While traditionally notions of the sublime have been associated with natural objects - oceans, mountains - and man's relationship to these objects, more recently these sublime feelings have shifted. As the natural landscape has receded as a topic for the sublime as humankind began to demonstrate its ability to assert itself over nature, a new aesthetic phenomenon began to emerge: the technological sublime.

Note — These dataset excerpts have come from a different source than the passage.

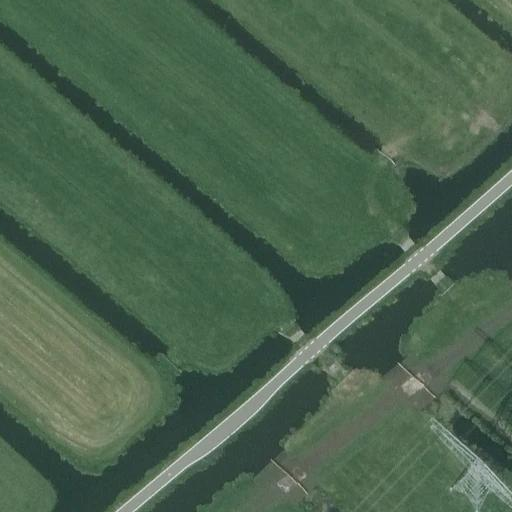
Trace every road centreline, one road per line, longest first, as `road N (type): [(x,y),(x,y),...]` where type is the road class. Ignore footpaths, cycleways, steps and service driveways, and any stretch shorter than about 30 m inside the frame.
road 1 (unclassified): [(127,511),(511,179)]
road 2 (track): [(363,398),(258,292)]
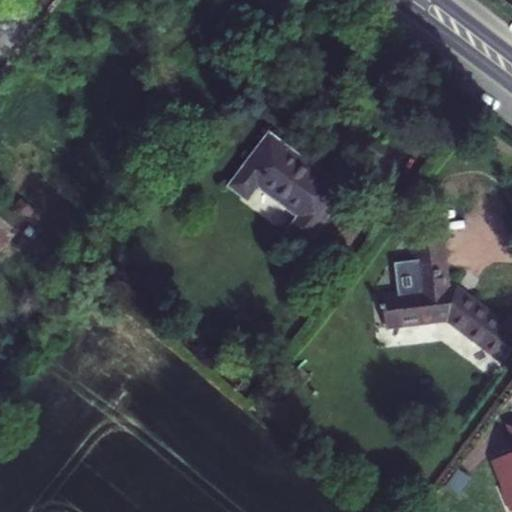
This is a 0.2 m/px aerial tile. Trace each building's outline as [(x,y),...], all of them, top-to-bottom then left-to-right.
[(342,198),(267,141),(250,162),(326,220),(342,198)] [(326,220),(250,162),(227,194),(245,207),(256,191),(297,221),(286,238),(303,250),(326,220)] [(0,194),(0,219),(25,236),(43,209),(33,202),(27,212),(0,194)] [(25,236),(0,219),(0,240),(15,250),(25,236)] [(409,282),(508,358),(511,352),(511,317),(508,315),(502,323),(456,287),(443,287),(441,236),(407,237),(409,282)] [(409,282),(409,291),(378,295),(382,332),(446,327),(501,368),(508,358),(409,282)]
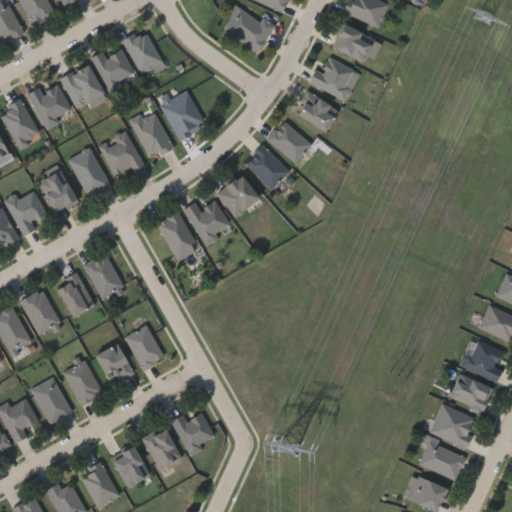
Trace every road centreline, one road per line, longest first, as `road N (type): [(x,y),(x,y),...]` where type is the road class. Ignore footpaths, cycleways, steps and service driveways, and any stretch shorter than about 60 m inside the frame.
road 1 (residential): [(320,0),(268,96),(229,141),(179,182),(0,283)]
road 2 (residential): [(118,216),(248,440)]
road 3 (residential): [(0,486),(206,369)]
road 4 (residential): [(0,81),(142,0)]
road 5 (residential): [(165,0),(199,45),(268,96)]
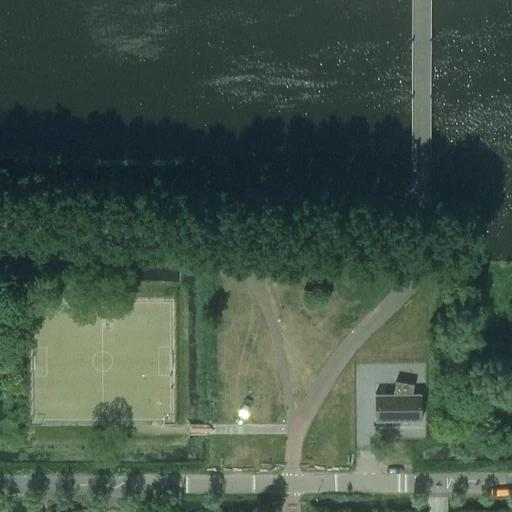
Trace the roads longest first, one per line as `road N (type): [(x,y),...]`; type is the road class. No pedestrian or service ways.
road 1 (residential): [(291,483),(0,481)]
road 2 (residential): [(291,483),(511,482)]
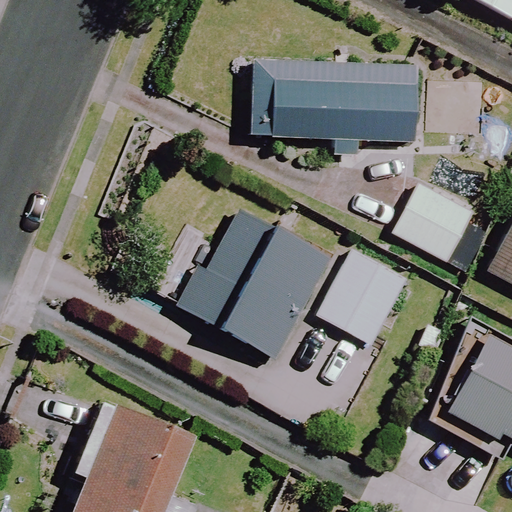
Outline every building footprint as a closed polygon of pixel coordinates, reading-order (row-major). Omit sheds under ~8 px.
[(511,0),(466,0),(511,24),(511,0)] [(408,146),(411,72),(250,65),(246,139),(333,143),(332,157),(352,158),(353,143),(408,146)] [(470,215),(414,187),(389,236),(445,264),(470,215)] [(511,205),(478,270),(511,288),(511,205)] [(324,261),(236,212),(180,313),(268,362),(324,261)] [(402,282),(349,254),(315,319),(368,347),(402,282)] [(511,354),(473,333),(424,423),(498,463),(509,443),(511,444),(511,354)] [(161,511),(190,442),(98,405),(90,426),(69,477),(82,482),(70,511),(161,511)]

Feelings of awe affiliated with the sublime began to be related to human-made objects.
David E. Nye theorized the technological sublime as something that produces awe through recognition of human achievements and abilities such as great industrial leaps like the advent of the railroad or space travel: "Those who stared up at the first skyscraper or watched as Neil Armstrong walked on the moon could not help but feel the weight of human accomplishment1." To Nye, the technological sublime was sign of "the potential omnipotence of humanity"; however, Nye believed that the technological sublime differs from Kant's sublime in that the natural sublime "concerns a failure of representation" whereas the technological sublime "concerns an apparently successful representation of man's ability to construct an ability to construct an infinite and perfect world2."
Mario Costa also notes that the technological sublime is a "tamed sublime" that is open to "socialized and controlled use3." However, for Costa, the technological sublime associated aesthetics with the accelerated use of communications technology and the dissolution of the subject and traditional art aesthetics.